ABOUT THIS TASK: The copy must run from the line containing "жизни сапсанов в Уфе в" through the final line of the records, both included, exactly as written. It should contain no pictures.

ENTRIES PROVIDED:
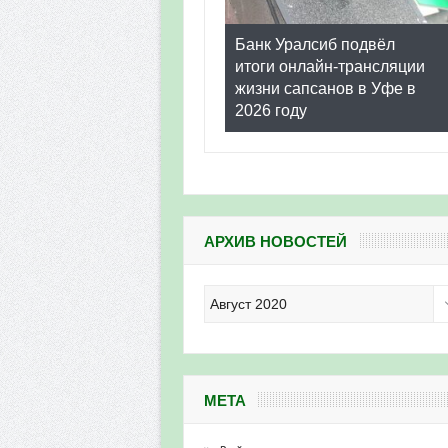
Банк Уралсиб подвёл
итоги онлайн-трансляции
жизни сапсанов в Уфе в
2026 году
АРХИВ НОВОСТЕЙ
Архив
новостей
МЕТА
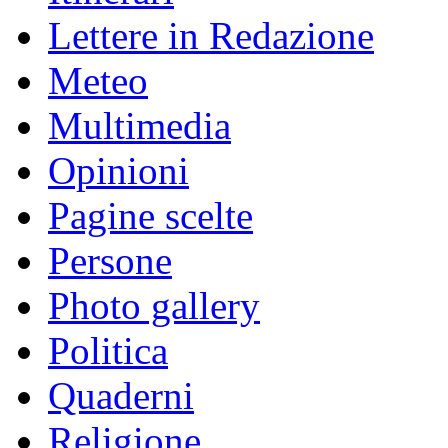
Lettere in Redazione
Meteo
Multimedia
Opinioni
Pagine scelte
Persone
Photo gallery
Politica
Quaderni
Religione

TASK OUTPUT:
жизни сапсанов в Уфе в
2026 году
АРХИВ НОВОСТЕЙ
Архив
новостей
МЕТА
Lettere in Redazione
Meteo
Multimedia
Opinioni
Pagine scelte
Persone
Photo gallery
Politica
Quaderni
Religione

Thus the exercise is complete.